__Consegna A__: Ripeti parola per parola il passo dell'articolo su Criterion Games che si apre con le parole contenenti "Il team di sviluppo" e si chiude con "come tema principale).".

La palla è passata di nuovo nella metà campo di Criterion Games, un team esperto che – oltre ad averne firmato un paio come software house titolare – ha collaborato ad uno dei capitoli più apprezzati dell’era moderna di questo franchise, bizzarramente aggiungeremmo, proiettato sempre e comunque in un passato glorioso dal quale non riesce a divincolarsi.
Quella che viene raccolta quest’anno e per i prossimi appuntamenti per la saga è un’eredità pesante, perché a prescindere dallo spessore di certi episodi acclamati da pubblico e critica la sfida più grande è trovare un pubblico nuovo, che non viva appunto dei ricordi di quelle iterazioni ormai andate e forse irreplicabili per una pletora di ragioni.
Chi viene
Criterion Games non è uno sviluppatore che ha bisogno di troppe presentazioni, ma di certo è uno che aveva necessità di ritrovarsi dopo una manciata di pericolose esperienze da tappabuchi che gli sono costate una perdità esponenziale di quell’identità che si era costruito nel corso degli anni e che avrebbero potuto portare ad un finale immeritato – vedasi Visceral Games dopo Battlefield Hardline.
Il team di sviluppo con sede a Guildford, Regno Unito, è noto per aver partorito l’amata serie di Burnout, che si è prodotta in sette episodi – l’ultimo dei quali, Crash!, risale all’epoca di PlayStation 3 e Xbox 360, e fu pubblicato esclusivamente in digitale (anche su iOS). I primi due capitoli (a partire dal 2001, era PS2) sono precedenti all’acquisizione da parte di EA del lontano 2004.
Quello che viene ricordato con maggiore piacere da più parti è Paradise, paradossalmente piuttosto diverso dai canoni del franchise dal momento che vi introduceva un’ambientazione open world oltre che un’ispirata direzione artistica e una colonna sonora spettacolare (con tanto di Paradise City dei Guns N’ Roses come tema principale).
Paradise è particolarmente importante nelle nostre considerazioni dal momento che è stato oggetto di recente di una rimasterizzazione per PC, PS4 e Xbox One, che aveva fatto immaginare la volontà del publisher di recuperare il franchise. Il ritorno appena annunciato di Criterion su Need for Speed sembrerebbe escludere questa possibilità, a meno che l’IP non venga affidata al team che si è occupato del remaster, Stellar Entertainment, fondato non a caso dal veterano della serie Paul Ross.

__Voci disponibili__:
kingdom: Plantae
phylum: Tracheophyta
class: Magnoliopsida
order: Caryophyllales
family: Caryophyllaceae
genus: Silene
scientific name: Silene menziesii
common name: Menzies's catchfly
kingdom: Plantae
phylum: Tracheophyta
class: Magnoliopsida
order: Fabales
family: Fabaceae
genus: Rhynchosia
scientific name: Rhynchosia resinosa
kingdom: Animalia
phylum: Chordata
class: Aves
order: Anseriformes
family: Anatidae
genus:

__Consegna B__: Riproduci fedelmente le righe delle voci a partire da quella che contiene "family: Caryophyllaceae" fino all'ultima riga delle voci, includendo entrambe.

__Risposta A__:
Il team di sviluppo con sede a Guildford, Regno Unito, è noto per aver partorito l’amata serie di Burnout, che si è prodotta in sette episodi – l’ultimo dei quali, Crash!, risale all’epoca di PlayStation 3 e Xbox 360, e fu pubblicato esclusivamente in digitale (anche su iOS). I primi due capitoli (a partire dal 2001, era PS2) sono precedenti all’acquisizione da parte di EA del lontano 2004.
Quello che viene ricordato con maggiore piacere da più parti è Paradise, paradossalmente piuttosto diverso dai canoni del franchise dal momento che vi introduceva un’ambientazione open world oltre che un’ispirata direzione artistica e una colonna sonora spettacolare (con tanto di Paradise City dei Guns N’ Roses come tema principale).

__Risposta B__:
family: Caryophyllaceae
genus: Silene
scientific name: Silene menziesii
common name: Menzies's catchfly
kingdom: Plantae
phylum: Tracheophyta
class: Magnoliopsida
order: Fabales
family: Fabaceae
genus: Rhynchosia
scientific name: Rhynchosia resinosa
kingdom: Animalia
phylum: Chordata
class: Aves
order: Anseriformes
family: Anatidae
genus:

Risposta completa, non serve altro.